*** Opening of Given passage ***

4 EXPERIMENTS
To evaluate the performance of each of the
techniques and their combinations, we conducted
two types of experiments. The first experiment
contained two stages. Re-implementing existing
normalisation methods represented the first stage in
finding the best cleaning techniques for solving each
problem (misspelled words, abbreviations, and
repeated characters). The second stage involved
combining techniques used to address each problem
in a different order. This experiment was intended to
help us find the best combination of techniques that
could solve all problems. The second experiment
used the same tweets dataset to prove that our best
combination of normalisation techniques found in
the first stage is better than the baseline model, in
terms of accuracy and time efficiency, at
normalising a noisy tweet into a clean and readable
sentence. All techniques were implemented in
Python and NLTK framework. The baseline model
used is Text Cleanser by Gouws et al. (2011).
Dataset. The experiments used a dataset of 1200
tweets containing messages from popular celebrities
in the entertainment area and the replies from their
fans. The dataset contains 489 abbreviations, 152
words with repeated characters, and 375 misspelled
words.
For our evaluation setup, we formed the datasets
for each of our tests by manually normalising those
1200 tweets and creating four reference datasets. In
the first reference dataset, we corrected all the
abbreviations from the original tweets. For instance,
if the original tweet was “That viedo is fuuunnnnyy
LOL”, in the first reference dataset (Ref_AB) the
tweet became “That viedo is fuuunnnnyy laugh out
loud.” In the second dataset (Ref_RC), we corrected
only the repeated characters. Thus, the tweet became
“That viedo is funny LOL”. In the third dataset
(Ref_MSW), we corrected only the misspelled
words, i.e. “That video is fuuunnnnyy LOL”. In the
last dataset (Ref_All), we corrected all of those
cases, i.e. “That video is funny laugh out loud.” To
sum up, the first three reference datasets were used
for evaluating each technique that was used to
address each problem and the fourth reference
dataset was used to evaluate the combined models
against the baseline model, and our combination
model against the baseline model.
Evaluation Metrics. BLEU and WER metrics are
widely used as evaluation metrics for finding a
normalisation method’s accuracy. We use the
iBLEU developed by Madnani (2011) and Gouws et
al. (2011) WER evaluator. The efficiency of a
technique is evaluated by the time that is required by
a normalisation technique to perform a data cleaning
procedure. Furthermore, a paired t-test was used to
examine whether there is a statistically significant
difference between the performances of each
technique at the 95% confidence level.

*** Close of Given passage ***

* **Requirement 1**: Copy the rows below, the inflected forms of "Tahiti", exactly as they are, and leave the picture out of your answer.

*** Opening of Raw data ***

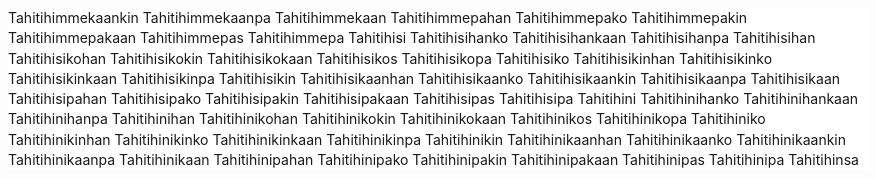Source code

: Tahitihimmekaankin
Tahitihimmekaanpa
Tahitihimmekaan
Tahitihimmepahan
Tahitihimmepako
Tahitihimmepakin
Tahitihimmepakaan
Tahitihimmepas
Tahitihimmepa
Tahitihisi
Tahitihisihanko
Tahitihisihankaan
Tahitihisihanpa
Tahitihisihan
Tahitihisikohan
Tahitihisikokin
Tahitihisikokaan
Tahitihisikos
Tahitihisikopa
Tahitihisiko
Tahitihisikinhan
Tahitihisikinko
Tahitihisikinkaan
Tahitihisikinpa
Tahitihisikin
Tahitihisikaanhan
Tahitihisikaanko
Tahitihisikaankin
Tahitihisikaanpa
Tahitihisikaan
Tahitihisipahan
Tahitihisipako
Tahitihisipakin
Tahitihisipakaan
Tahitihisipas
Tahitihisipa
Tahitihini
Tahitihinihanko
Tahitihinihankaan
Tahitihinihanpa
Tahitihinihan
Tahitihinikohan
Tahitihinikokin
Tahitihinikokaan
Tahitihinikos
Tahitihinikopa
Tahitihiniko
Tahitihinikinhan
Tahitihinikinko
Tahitihinikinkaan
Tahitihinikinpa
Tahitihinikin
Tahitihinikaanhan
Tahitihinikaanko
Tahitihinikaankin
Tahitihinikaanpa
Tahitihinikaan
Tahitihinipahan
Tahitihinipako
Tahitihinipakin
Tahitihinipakaan
Tahitihinipas
Tahitihinipa
Tahitihinsa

*** Close of Raw data ***

* **Requirement 2**: Repeat word for word the part of the experiments section that opens with the words containing "Evaluation Metrics. BLEU" and closes with "95% confidence level.".

* **Written reply 1**:
Source code

: Tahitihimmekaankin
Tahitihimmekaanpa
Tahitihimmekaan
Tahitihimmepahan
Tahitihimmepako
Tahitihimmepakin
Tahitihimmepakaan
Tahitihimmepas
Tahitihimmepa
Tahitihisi
Tahitihisihanko
Tahitihisihankaan
Tahitihisihanpa
Tahitihisihan
Tahitihisikohan
Tahitihisikokin
Tahitihisikokaan
Tahitihisikos
Tahitihisikopa
Tahitihisiko
Tahitihisikinhan
Tahitihisikinko
Tahitihisikinkaan
Tahitihisikinpa
Tahitihisikin
Tahitihisikaanhan
Tahitihisikaanko
Tahitihisikaankin
Tahitihisikaanpa
Tahitihisikaan
Tahitihisipahan
Tahitihisipako
Tahitihisipakin
Tahitihisipakaan
Tahitihisipas
Tahitihisipa
Tahitihini
Tahitihinihanko
Tahitihinihankaan
Tahitihinihanpa
Tahitihinihan
Tahitihinikohan
Tahitihinikokin
Tahitihinikokaan
Tahitihinikos
Tahitihinikopa
Tahitihiniko
Tahitihinikinhan
Tahitihinikinko
Tahitihinikinkaan
Tahitihinikinpa
Tahitihinikin
Tahitihinikaanhan
Tahitihinikaanko
Tahitihinikaankin
Tahitihinikaanpa
Tahitihinikaan
Tahitihinipahan
Tahitihinipako
Tahitihinipakin
Tahitihinipakaan
Tahitihinipas
Tahitihinipa
Tahitihinsa

* **Written reply 2**:
Evaluation Metrics. BLEU and WER metrics are
widely used as evaluation metrics for finding a
normalisation method’s accuracy. We use the
iBLEU developed by Madnani (2011) and Gouws et
al. (2011) WER evaluator. The efficiency of a
technique is evaluated by the time that is required by
a normalisation technique to perform a data cleaning
procedure. Furthermore, a paired t-test was used to
examine whether there is a statistically significant
difference between the performances of each
technique at the 95% confidence level.